▶ DATASET RECORDS
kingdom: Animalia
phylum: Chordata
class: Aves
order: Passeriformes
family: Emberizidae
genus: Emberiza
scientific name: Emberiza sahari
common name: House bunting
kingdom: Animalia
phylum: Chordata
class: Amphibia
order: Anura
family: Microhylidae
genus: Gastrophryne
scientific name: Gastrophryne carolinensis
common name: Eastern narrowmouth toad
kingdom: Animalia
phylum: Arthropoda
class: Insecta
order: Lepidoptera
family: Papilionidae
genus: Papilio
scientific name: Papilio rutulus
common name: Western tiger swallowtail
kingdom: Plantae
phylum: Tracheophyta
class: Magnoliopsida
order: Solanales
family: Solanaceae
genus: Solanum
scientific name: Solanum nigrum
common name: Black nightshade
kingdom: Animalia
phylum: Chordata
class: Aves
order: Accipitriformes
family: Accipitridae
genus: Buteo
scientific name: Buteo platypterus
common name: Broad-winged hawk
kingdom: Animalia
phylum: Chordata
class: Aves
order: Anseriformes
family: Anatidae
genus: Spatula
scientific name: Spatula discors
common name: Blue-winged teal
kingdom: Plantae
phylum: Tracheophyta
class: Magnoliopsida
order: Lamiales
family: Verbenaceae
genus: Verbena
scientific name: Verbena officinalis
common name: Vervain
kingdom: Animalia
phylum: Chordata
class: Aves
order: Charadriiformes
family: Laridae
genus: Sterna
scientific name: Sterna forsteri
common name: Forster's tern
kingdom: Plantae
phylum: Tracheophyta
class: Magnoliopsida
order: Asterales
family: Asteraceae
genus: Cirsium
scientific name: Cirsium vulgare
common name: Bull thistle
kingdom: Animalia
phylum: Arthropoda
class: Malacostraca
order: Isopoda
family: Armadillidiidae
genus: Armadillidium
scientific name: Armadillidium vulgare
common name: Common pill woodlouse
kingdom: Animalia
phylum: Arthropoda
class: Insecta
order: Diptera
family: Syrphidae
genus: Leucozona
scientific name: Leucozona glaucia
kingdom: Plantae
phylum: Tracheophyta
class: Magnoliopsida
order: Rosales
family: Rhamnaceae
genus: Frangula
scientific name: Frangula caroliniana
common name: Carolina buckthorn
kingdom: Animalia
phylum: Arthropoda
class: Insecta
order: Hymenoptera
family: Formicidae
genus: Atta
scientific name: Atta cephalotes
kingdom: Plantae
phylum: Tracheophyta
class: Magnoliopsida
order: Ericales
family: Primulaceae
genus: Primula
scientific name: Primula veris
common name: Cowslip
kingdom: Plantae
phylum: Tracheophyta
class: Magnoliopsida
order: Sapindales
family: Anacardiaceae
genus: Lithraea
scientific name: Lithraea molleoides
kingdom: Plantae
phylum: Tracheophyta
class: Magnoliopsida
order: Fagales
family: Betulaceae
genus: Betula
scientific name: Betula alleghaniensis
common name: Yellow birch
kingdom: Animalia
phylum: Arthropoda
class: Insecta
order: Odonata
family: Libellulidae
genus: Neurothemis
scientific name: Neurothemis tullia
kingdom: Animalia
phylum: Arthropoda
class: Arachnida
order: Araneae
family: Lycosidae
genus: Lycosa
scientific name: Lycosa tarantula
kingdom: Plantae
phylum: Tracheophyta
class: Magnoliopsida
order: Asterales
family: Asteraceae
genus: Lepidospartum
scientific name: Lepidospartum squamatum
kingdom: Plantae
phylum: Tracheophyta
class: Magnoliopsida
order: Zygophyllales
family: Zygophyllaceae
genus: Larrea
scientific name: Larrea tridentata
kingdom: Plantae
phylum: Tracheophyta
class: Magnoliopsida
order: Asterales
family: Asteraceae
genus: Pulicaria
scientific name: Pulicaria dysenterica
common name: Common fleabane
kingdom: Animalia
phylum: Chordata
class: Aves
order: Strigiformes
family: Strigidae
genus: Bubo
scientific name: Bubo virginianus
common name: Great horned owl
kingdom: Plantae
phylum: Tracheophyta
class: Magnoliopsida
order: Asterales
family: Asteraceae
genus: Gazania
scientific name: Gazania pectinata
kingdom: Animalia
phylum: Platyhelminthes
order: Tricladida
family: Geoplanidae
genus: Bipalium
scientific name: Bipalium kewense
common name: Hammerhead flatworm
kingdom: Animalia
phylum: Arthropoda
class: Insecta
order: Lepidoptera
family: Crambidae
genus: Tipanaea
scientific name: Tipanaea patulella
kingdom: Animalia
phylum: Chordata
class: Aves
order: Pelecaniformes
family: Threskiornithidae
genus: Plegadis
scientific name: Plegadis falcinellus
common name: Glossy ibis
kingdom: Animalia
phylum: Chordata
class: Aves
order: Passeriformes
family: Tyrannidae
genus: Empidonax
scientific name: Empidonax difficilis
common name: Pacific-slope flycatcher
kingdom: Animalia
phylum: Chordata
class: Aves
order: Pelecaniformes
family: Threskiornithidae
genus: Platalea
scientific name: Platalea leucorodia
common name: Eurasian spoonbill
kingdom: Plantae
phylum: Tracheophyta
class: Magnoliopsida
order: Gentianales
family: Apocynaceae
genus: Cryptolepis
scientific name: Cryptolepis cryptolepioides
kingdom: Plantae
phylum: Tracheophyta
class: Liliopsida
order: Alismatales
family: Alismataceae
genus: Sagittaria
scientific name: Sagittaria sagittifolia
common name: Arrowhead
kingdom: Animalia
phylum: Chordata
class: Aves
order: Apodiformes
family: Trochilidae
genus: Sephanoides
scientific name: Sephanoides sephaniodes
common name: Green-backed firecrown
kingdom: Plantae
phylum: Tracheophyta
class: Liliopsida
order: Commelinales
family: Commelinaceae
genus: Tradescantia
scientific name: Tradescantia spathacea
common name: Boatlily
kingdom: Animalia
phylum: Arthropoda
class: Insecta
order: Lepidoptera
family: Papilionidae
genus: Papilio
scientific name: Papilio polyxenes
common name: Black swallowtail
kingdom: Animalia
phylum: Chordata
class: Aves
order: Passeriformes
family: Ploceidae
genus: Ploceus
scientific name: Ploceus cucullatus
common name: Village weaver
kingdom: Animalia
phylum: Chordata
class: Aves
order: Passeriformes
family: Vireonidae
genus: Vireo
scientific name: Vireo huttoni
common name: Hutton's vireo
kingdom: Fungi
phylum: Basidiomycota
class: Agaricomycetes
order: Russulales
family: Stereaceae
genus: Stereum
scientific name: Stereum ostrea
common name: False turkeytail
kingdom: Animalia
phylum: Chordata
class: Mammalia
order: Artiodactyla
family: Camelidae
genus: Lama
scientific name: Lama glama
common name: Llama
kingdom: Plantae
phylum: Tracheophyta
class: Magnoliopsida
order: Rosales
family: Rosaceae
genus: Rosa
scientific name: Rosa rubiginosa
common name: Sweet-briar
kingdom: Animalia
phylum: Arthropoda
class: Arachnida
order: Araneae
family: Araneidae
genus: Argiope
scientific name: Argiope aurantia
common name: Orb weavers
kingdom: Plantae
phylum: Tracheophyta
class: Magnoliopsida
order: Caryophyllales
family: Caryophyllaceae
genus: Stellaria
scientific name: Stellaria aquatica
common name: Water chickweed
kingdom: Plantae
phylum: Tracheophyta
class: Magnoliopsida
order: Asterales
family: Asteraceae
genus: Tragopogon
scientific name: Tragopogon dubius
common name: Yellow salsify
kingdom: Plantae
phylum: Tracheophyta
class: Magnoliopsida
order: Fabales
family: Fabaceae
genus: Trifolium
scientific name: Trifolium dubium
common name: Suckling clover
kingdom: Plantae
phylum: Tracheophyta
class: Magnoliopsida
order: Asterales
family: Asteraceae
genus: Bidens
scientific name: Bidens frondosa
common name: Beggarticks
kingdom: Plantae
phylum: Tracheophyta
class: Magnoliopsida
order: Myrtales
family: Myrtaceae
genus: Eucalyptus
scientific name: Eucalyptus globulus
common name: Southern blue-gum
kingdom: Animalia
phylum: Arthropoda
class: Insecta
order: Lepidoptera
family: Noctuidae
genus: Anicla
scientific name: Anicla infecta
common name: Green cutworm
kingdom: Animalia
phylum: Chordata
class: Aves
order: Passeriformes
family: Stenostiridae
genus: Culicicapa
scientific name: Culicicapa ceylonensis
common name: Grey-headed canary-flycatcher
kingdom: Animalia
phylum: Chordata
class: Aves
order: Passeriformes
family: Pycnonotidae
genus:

▶ STATED EXERCISE
Rewrite the stretch of rows from the start through the line containing "genus: Armadillidium", changing every "common name" to "vernacular name" and leaving everything else as it is.

▶ TASK ANSWER
kingdom: Animalia
phylum: Chordata
class: Aves
order: Passeriformes
family: Emberizidae
genus: Emberiza
scientific name: Emberiza sahari
vernacular name: House bunting
kingdom: Animalia
phylum: Chordata
class: Amphibia
order: Anura
family: Microhylidae
genus: Gastrophryne
scientific name: Gastrophryne carolinensis
vernacular name: Eastern narrowmouth toad
kingdom: Animalia
phylum: Arthropoda
class: Insecta
order: Lepidoptera
family: Papilionidae
genus: Papilio
scientific name: Papilio rutulus
vernacular name: Western tiger swallowtail
kingdom: Plantae
phylum: Tracheophyta
class: Magnoliopsida
order: Solanales
family: Solanaceae
genus: Solanum
scientific name: Solanum nigrum
vernacular name: Black nightshade
kingdom: Animalia
phylum: Chordata
class: Aves
order: Accipitriformes
family: Accipitridae
genus: Buteo
scientific name: Buteo platypterus
vernacular name: Broad-winged hawk
kingdom: Animalia
phylum: Chordata
class: Aves
order: Anseriformes
family: Anatidae
genus: Spatula
scientific name: Spatula discors
vernacular name: Blue-winged teal
kingdom: Plantae
phylum: Tracheophyta
class: Magnoliopsida
order: Lamiales
family: Verbenaceae
genus: Verbena
scientific name: Verbena officinalis
vernacular name: Vervain
kingdom: Animalia
phylum: Chordata
class: Aves
order: Charadriiformes
family: Laridae
genus: Sterna
scientific name: Sterna forsteri
vernacular name: Forster's tern
kingdom: Plantae
phylum: Tracheophyta
class: Magnoliopsida
order: Asterales
family: Asteraceae
genus: Cirsium
scientific name: Cirsium vulgare
vernacular name: Bull thistle
kingdom: Animalia
phylum: Arthropoda
class: Malacostraca
order: Isopoda
family: Armadillidiidae
genus: Armadillidium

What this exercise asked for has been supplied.